I make sure I’m not being tailed, then I hail a cab to Griffith Park. I sense the driver thinks it’s more than a little strange to be dropping someone off here at this hour. I could explain it’s because I need to find a grave where I stashed the human blood I need to survive, but I don’t think it will ease his apprehensions any. I pay him instead and disappear into shadow.
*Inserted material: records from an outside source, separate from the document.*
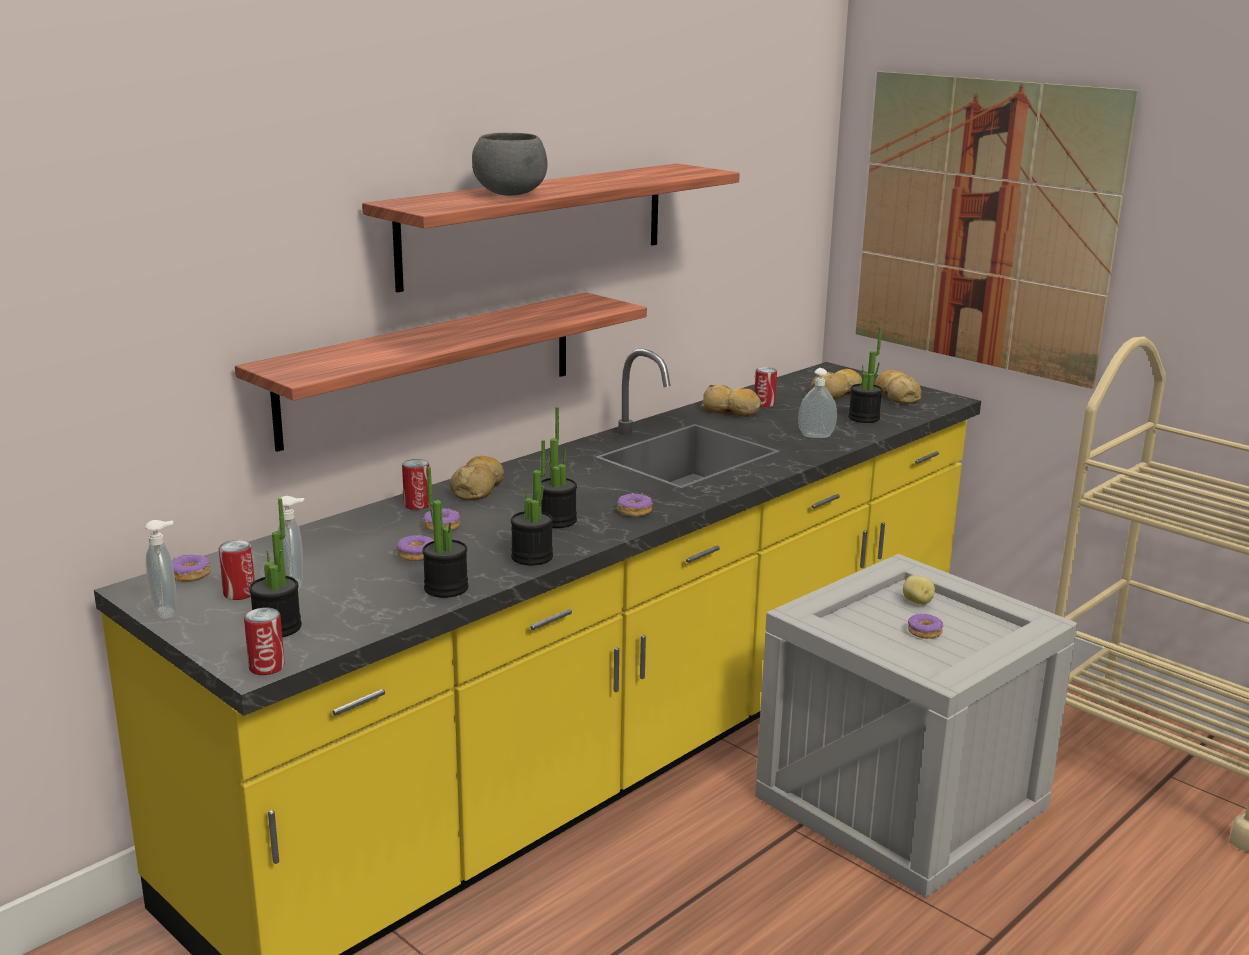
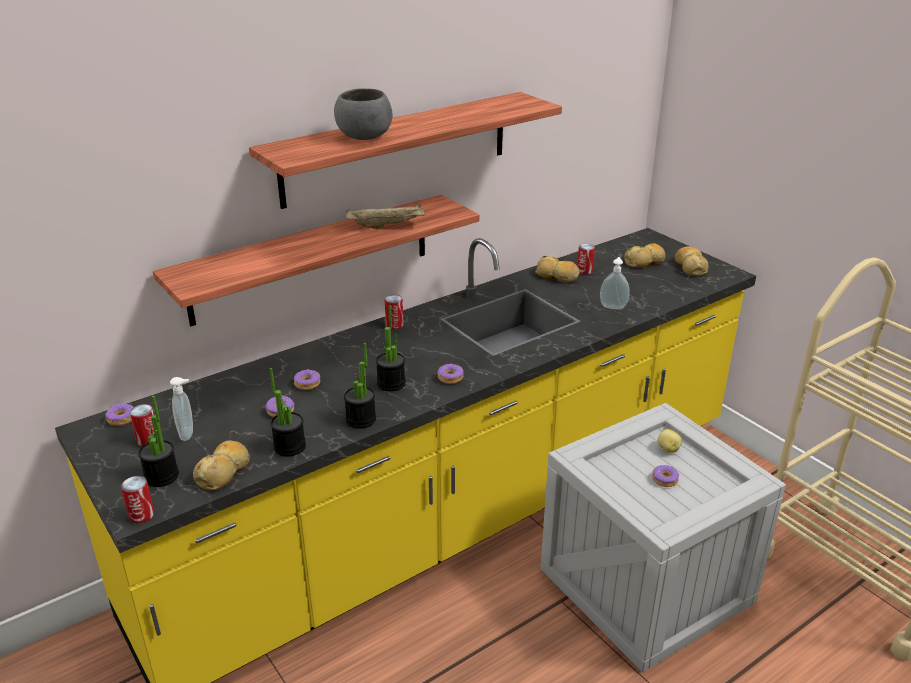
camera: 10 degrees right, 10 degrees up
(168, 612) = (95, 454): soap dispenser -> none
(417, 505) = (297, 360): can -> can (394, 325)
(478, 488) = (346, 346): bread -> bread (224, 472)
(532, 319) = (387, 226): none -> beige tray
(864, 418) = (656, 290): potted plant -> none
(983, 224) = (768, 141): picture -> none

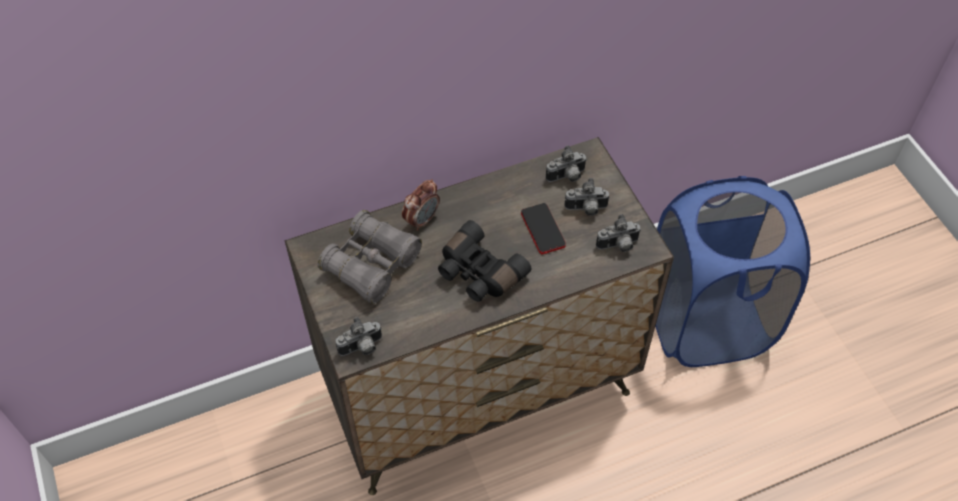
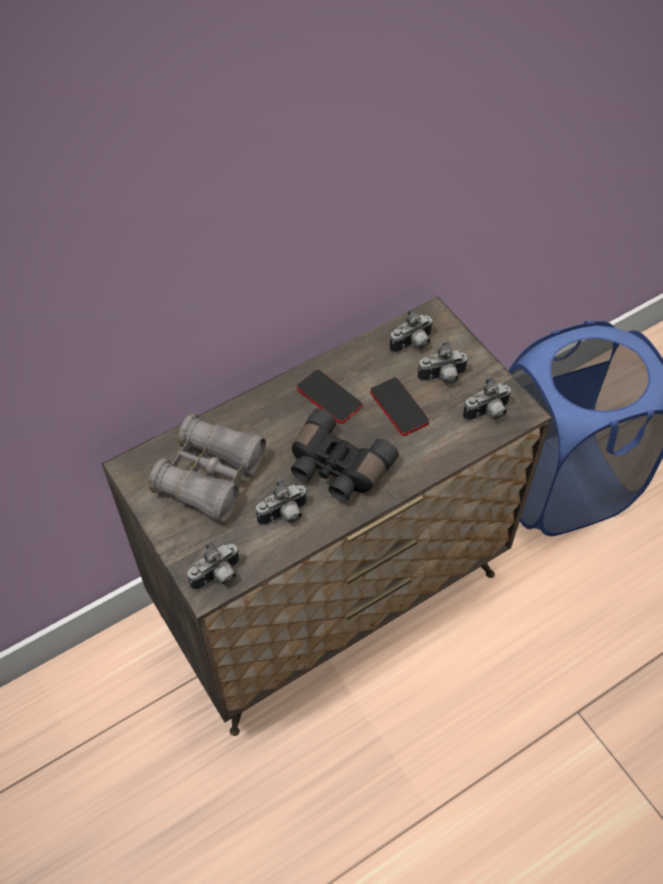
camera: 10 degrees left, 0 degrees up
(422, 220) = (258, 416): alarm clock -> none
(426, 306) = (284, 516): none -> camera
(484, 212) = (329, 397): none -> phone

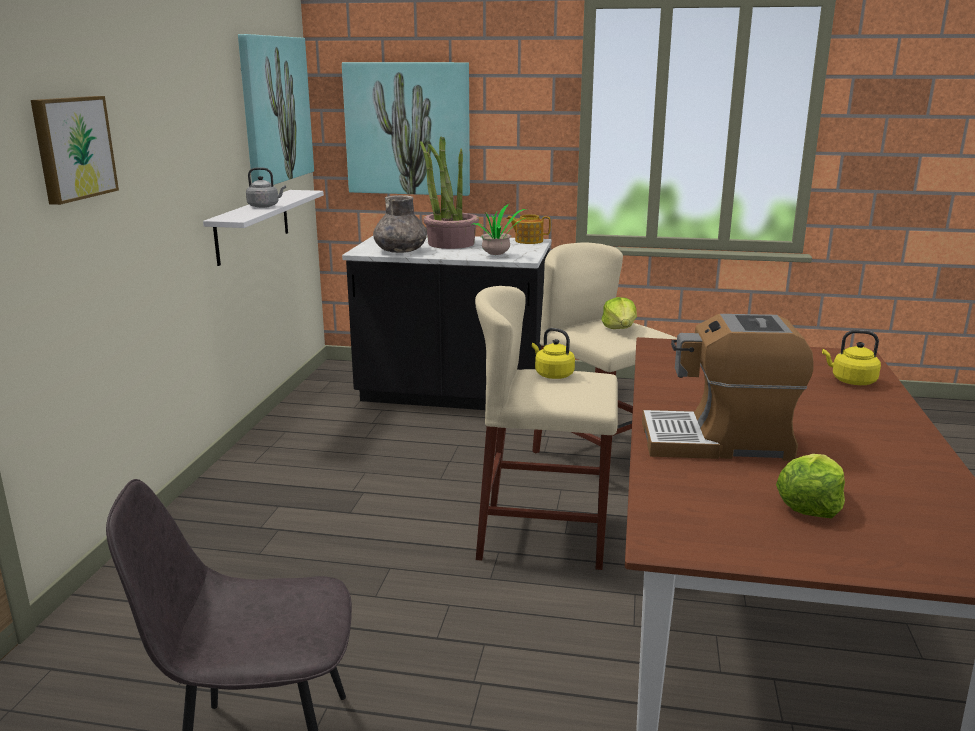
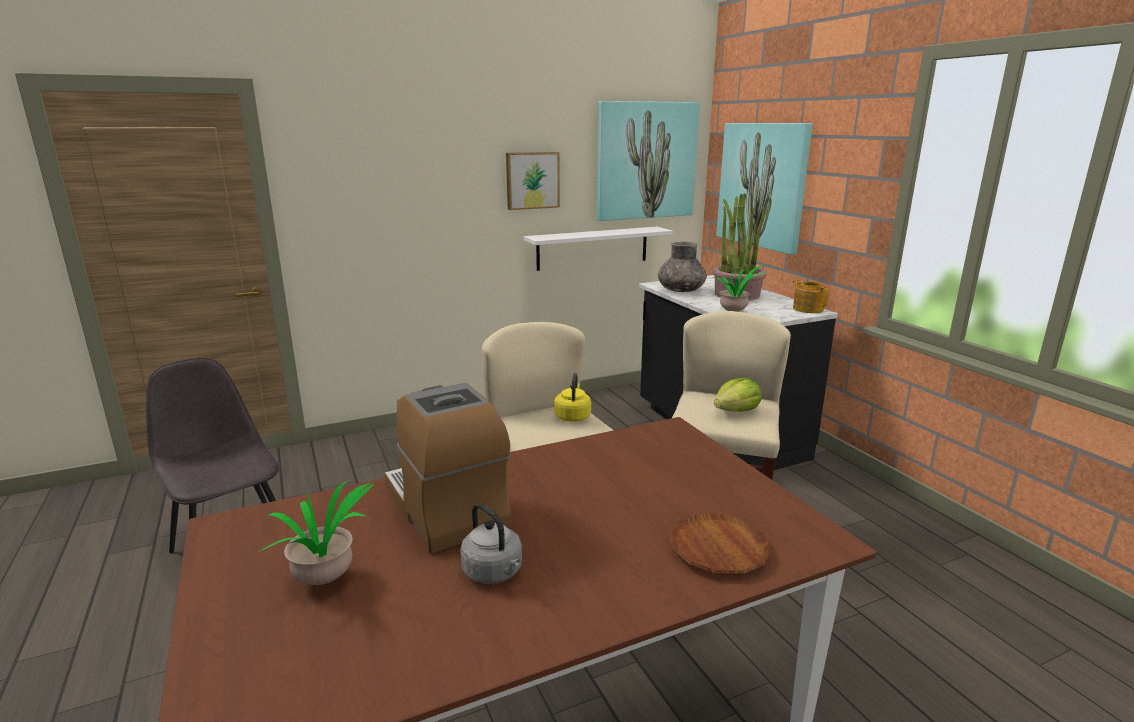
camera: 55 degrees right, 0 degrees up
(72, 148) = (386, 175): picture -> picture (532, 180)
(265, 206) = (589, 234): grey kettle -> grey kettle (494, 573)
(809, 505) = (328, 580): lettuce -> potted plant
(851, 381) = (718, 550): yellow kettle -> brown plate

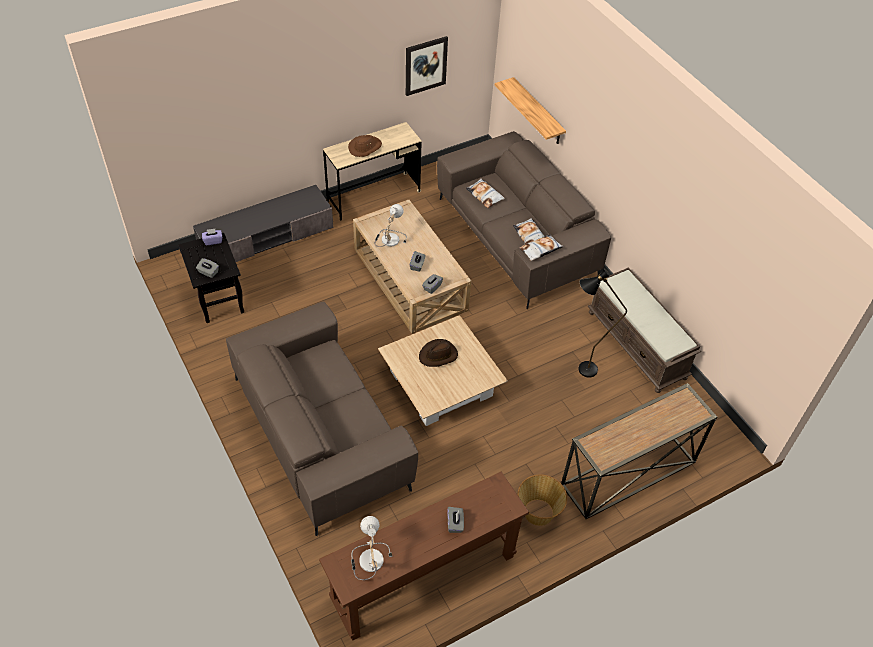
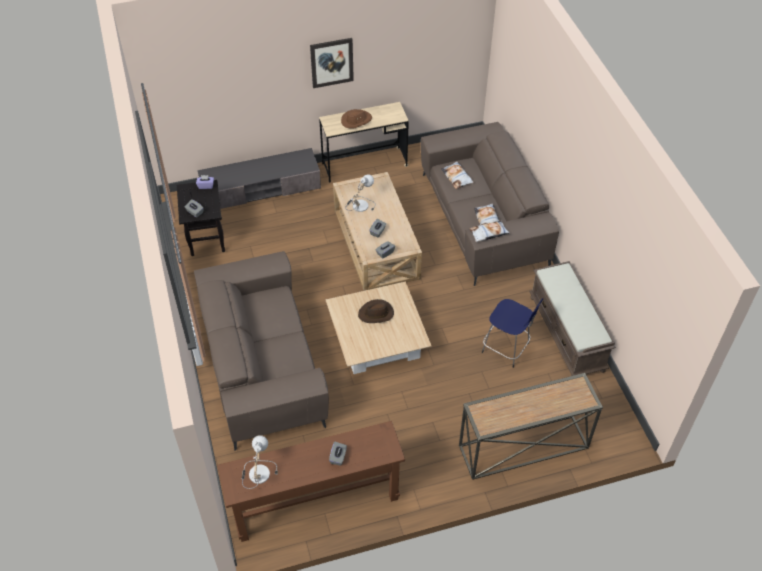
camera: 15 degrees right, 0 degrees up
(425, 65) = (420, 53): picture -> picture (332, 62)
(537, 112) = (516, 107): shelf -> none
(538, 513) = (431, 466): basket -> none
(580, 370) = (507, 348): black floor lamp -> blue stool

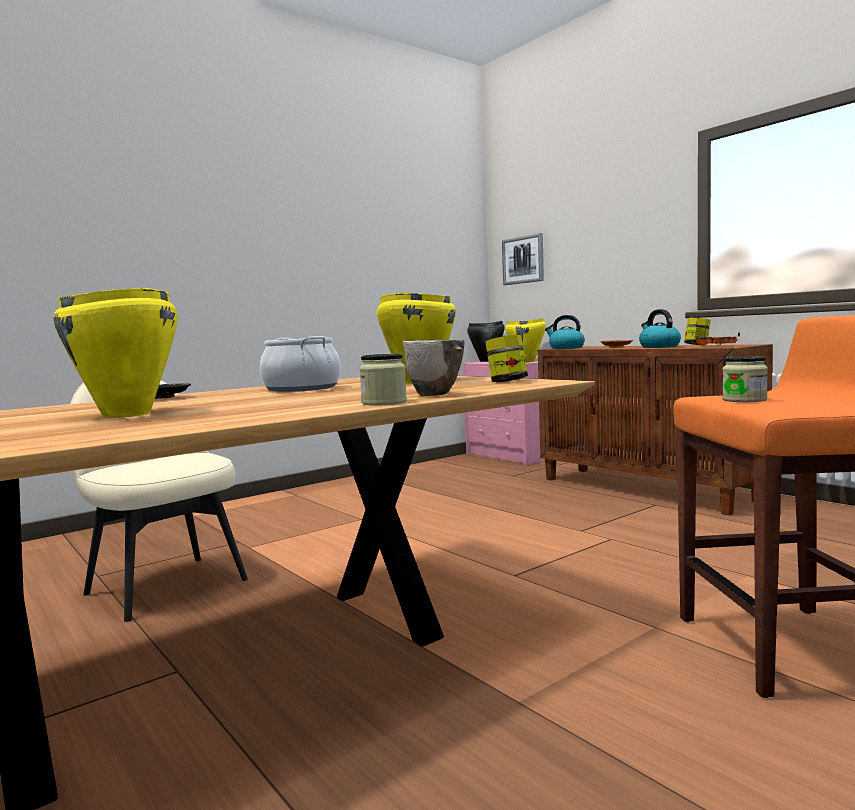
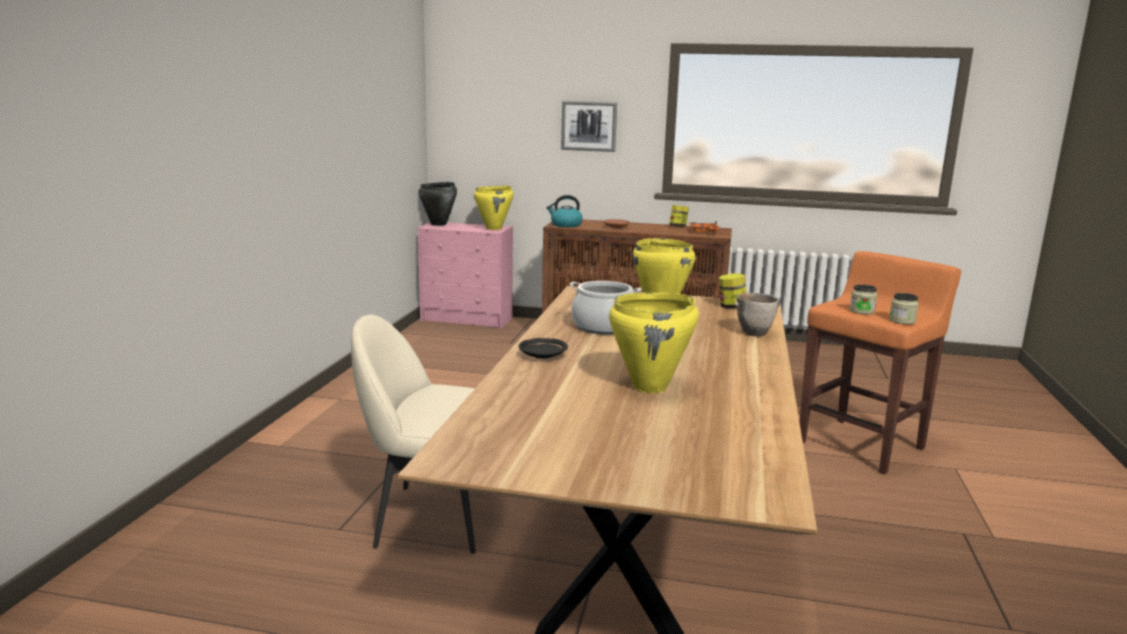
camera: 40 degrees left, 10 degrees up
(384, 403) = (766, 349): jar -> jar (902, 321)
(523, 260) = (477, 121): picture -> picture (589, 126)
(658, 347) = (657, 230): kettle -> none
I find the grave and dig with hands like garden trowels. I locate my kit and the cooler of dry ice and vials of blood. I’m so blood-deprived I can hardly feel my hands at all anymore and it’s a world-class struggle just to tie my arm off and get the blood in the needle. It’s even more difficult to find a vein and depress the plunger. Somehow I manage. I am a pro after all.